The primary objectives of the FX Code and the EFEMS are the introduction of necessary mechanisms for effective governance, professionalism, and transparency in the FX Market. These are to further address the underlying FX illiquidity issue and its impact on the larger Nigerian economy. The EFEMS will allow for real-time buy/sell order matching and FX price transmission by the CBN, aimed at improving market efficiency and reducing speculative activities.

By requiring Market Participants to incorporate efficient mechanisms for timely settlement and confirmation of orders (such as the use of SSIs and the live transmission of real-time transactions on the EFEMS), the possibility of price speculation and manipulation in the FX Market will be minimised. In addition, by eliminating the usual forms of market-disrupting activities, the CBN will effectively be able to ensure that the FX Market, although liberalised, is not subjected to untoward price manipulation and absence of integrity and transparency.

Conclusion

The measures introduced by the FX Code and the EFEMs Circular are aimed at fostering a robust, liquid, and transparent FX Market environment. This is to empower Market Participants, underpinned by resilient infrastructure, to engage in open, efficient and effective FX transactions in Nigeria. By promoting competitive pricing that accurately reflects available market information, the FX Code and the introduction of the EFEMS align with established global standards of best practices in FX dealings.

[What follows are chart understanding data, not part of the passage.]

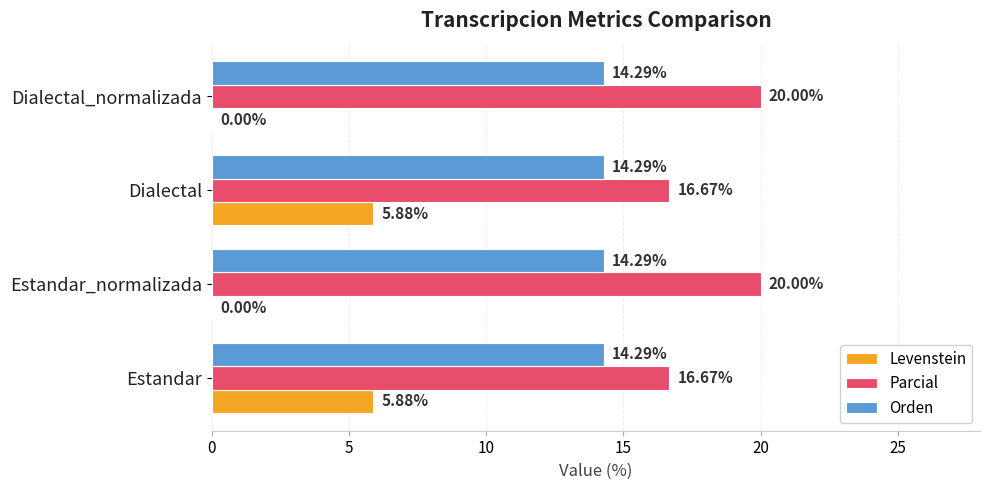

What is the sum of the Parcial values at Dialectal and Estandar?

33.3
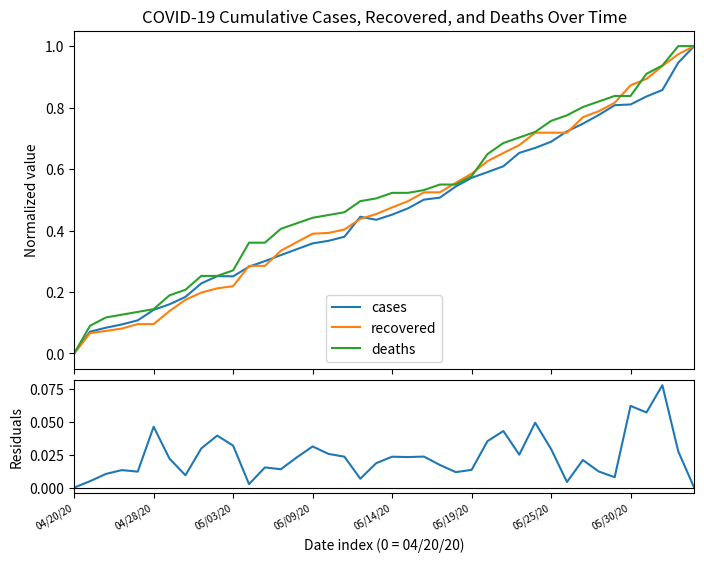

True or false: |cases - recovered| (norm) and cases cross at least once.

False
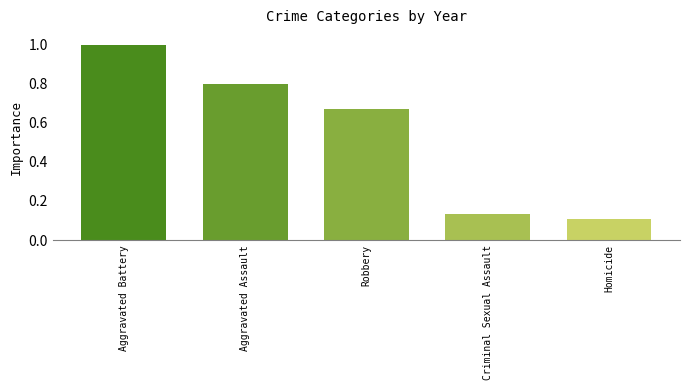

What is the difference between the maximum and second lowest values?

0.9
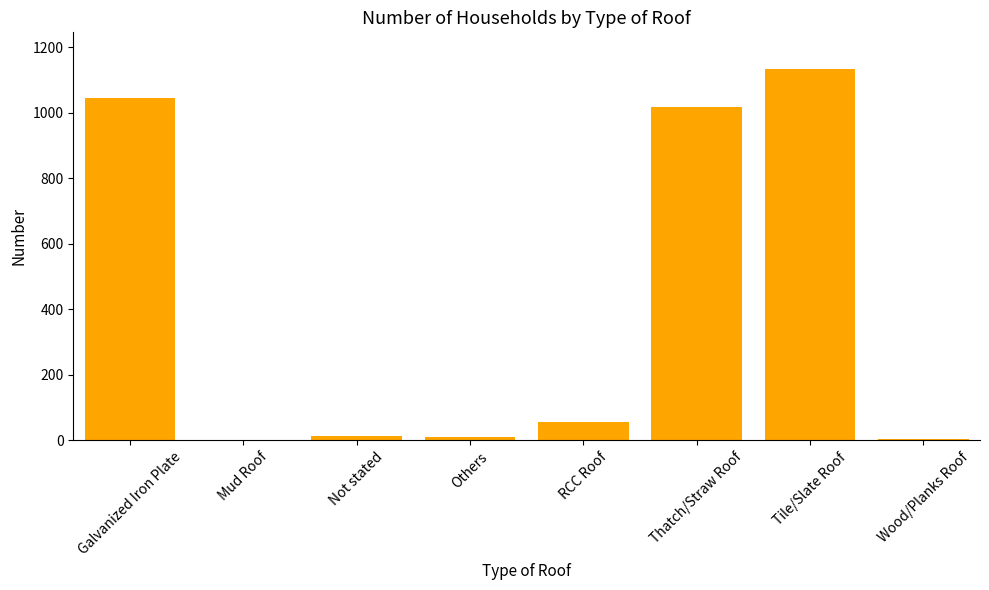

The value at RCC Roof is 55. True or false?

True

The effective implementation of the FX Code and the EFEMS, particularly the live transmission of prices and orders, would enhance market efficiency and transparency, allowing exchange rates to be more reflective of actual market forces. The adoption of SSIs for certain categories of transactions may also be an efficient way of ensuring that orders are processed timeously, with reduced exposure to market and operational risks. It is essential that Market Participants put in place measures for compliance, especially regarding governance structures, ethical practices, and risk management frameworks, to ensure a smooth transition into this new regime in the FX Market.

We hope that the implementation of the FX Code and the operations of the EFEMS will yield the desired results of the CBN to have an open, transparent, efficient and effective FX Market.

The content of this article is intended to provide a general guide to the subject matter. Specialist advice should be sought about your specific circumstances.